- Date: 8–14 February
- Edition: 1st
- Draw: 32S / 16D
- Surface: Hard (Indoor)
- Location: Biella, Italy

Champions

Singles
- Illya Marchenko

Doubles
- Luis David Martínez / David Vega Hernández
- Biella Challenger Indoor · 2021 →

= 2021 Biella Challenger Indoor =

The 2021 Biella Challenger Indoor was a professional tennis tournament played on hard courts. It was the 1st edition of the tournament which was part of the 2021 ATP Challenger Tour. It took place in Biella, Italy between 8 and 14 February 2021.

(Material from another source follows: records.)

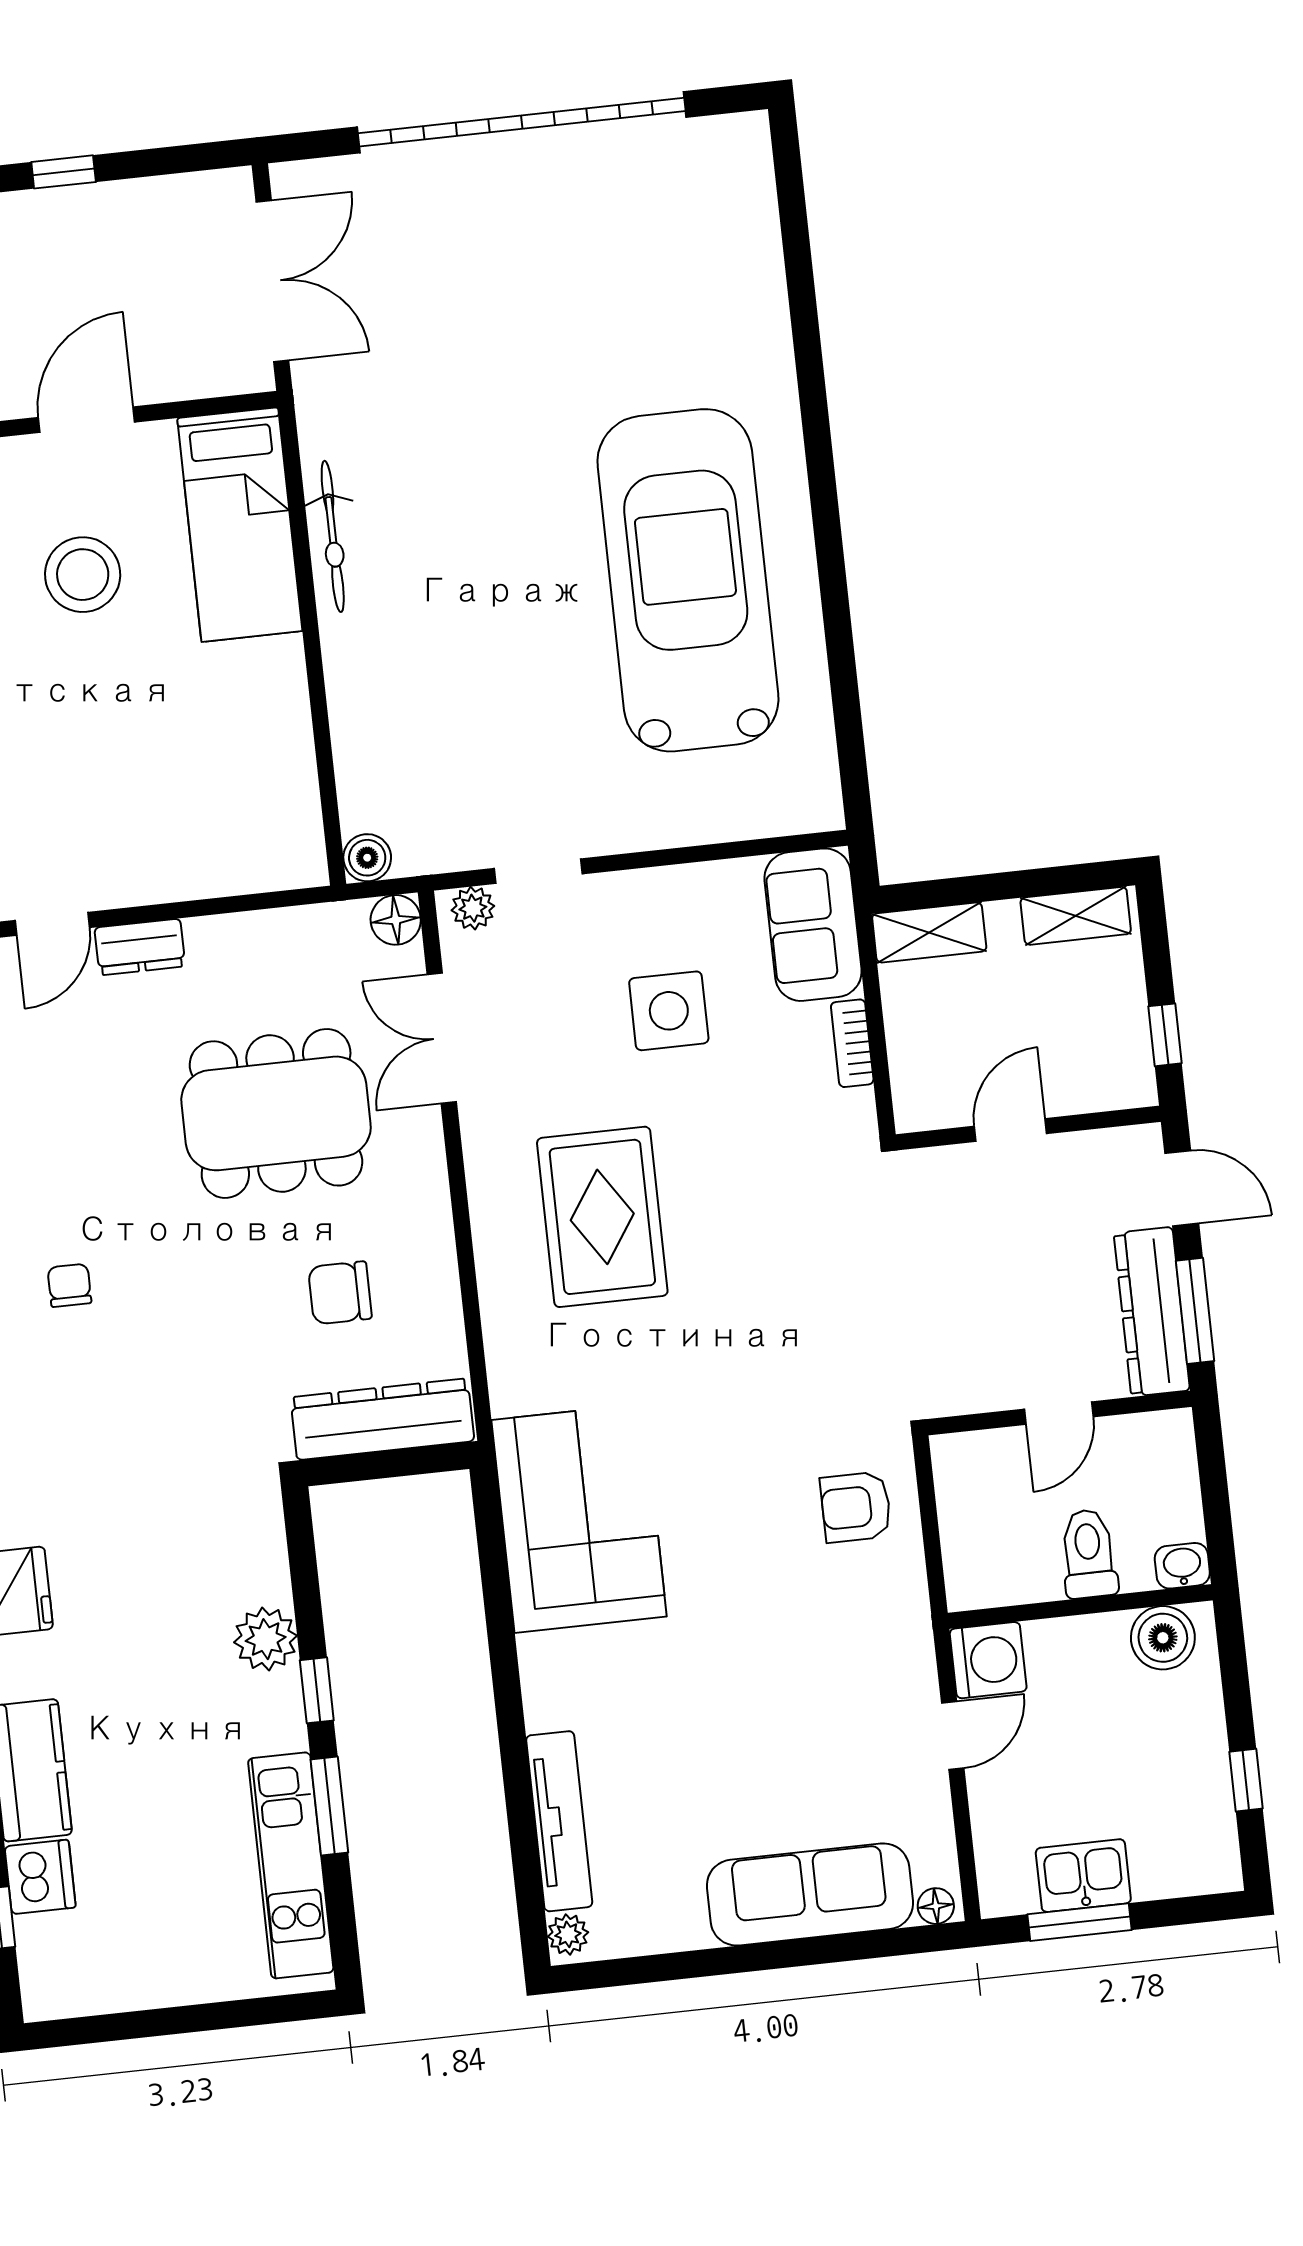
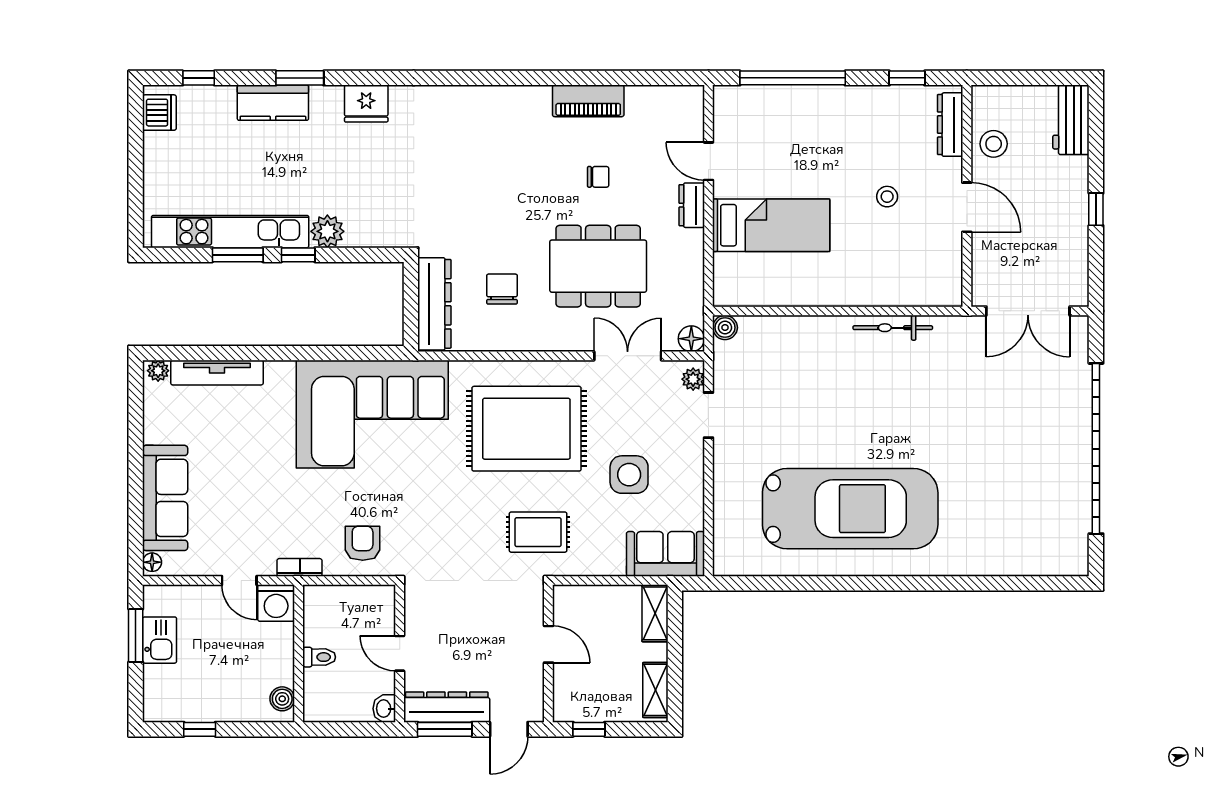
bed: (240, 525) -> (771, 225), moved, turned 180
stool: (83, 575) -> (887, 197), width x0.53, depth x0.53
bookcase: (852, 1043) -> (300, 567), moved
dining table: (276, 1113) -> (598, 266), turned 90
rug: (798, 1173) -> (538, 532), added
rug: (602, 1217) -> (526, 429), width x1.37, depth x1.44
chair: (69, 1285) -> (598, 177), moved
corner sofa: (579, 1518) -> (372, 414), width x1.36, depth x1.36
toilet: (1089, 1554) -> (319, 657), width x0.73, depth x0.72
washbasin: (1182, 1566) -> (384, 709), moved, turned 180
boiler: (1163, 1638) -> (282, 699), width x0.73, depth x0.73
kitchen unit: (291, 1865) -> (230, 232), width x1.36
dishwasher: (40, 1877) -> (159, 113), moved, turned -90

==Singles main-draw entrants==
===Seeds===

| Country | Player | Rank^{1} | Seed |
|---|---|---|---|
| GBR | Andy Murray | 124 | 1 |
| ITA | Federico Gaio | 138 | 2 |
| EGY | Mohamed Safwat | 147 | 3 |
| ITA | Lorenzo Giustino | 154 | 4 |
| SVK | Martin Kližan | 156 | 5 |
| SLO | Blaž Rola | 158 | 6 |
| SVK | Filip Horanský | 163 | 7 |
| KAZ | Dmitry Popko | 168 | 8 |

- ^{1} Rankings are as of 1 February 2021.

===Other entrants===
The following players received wildcards into the singles main draw:
- BUL Adrian Andreev
- GBR Andy Murray
- ITA Luca Vanni

The following players received entry from the qualifying draw:
- ITA Giovanni Fonio
- ITA Fabrizio Ornago
- NED Jelle Sels
- NED Tim van Rijthoven

==Champions==
===Singles===

- UKR Illya Marchenko def. GBR Andy Murray 6–2, 6–4.

===Doubles===

- VEN Luis David Martínez / ESP David Vega Hernández def. POL Szymon Walków / POL Jan Zieliński 6–4, 3–6, [10–8].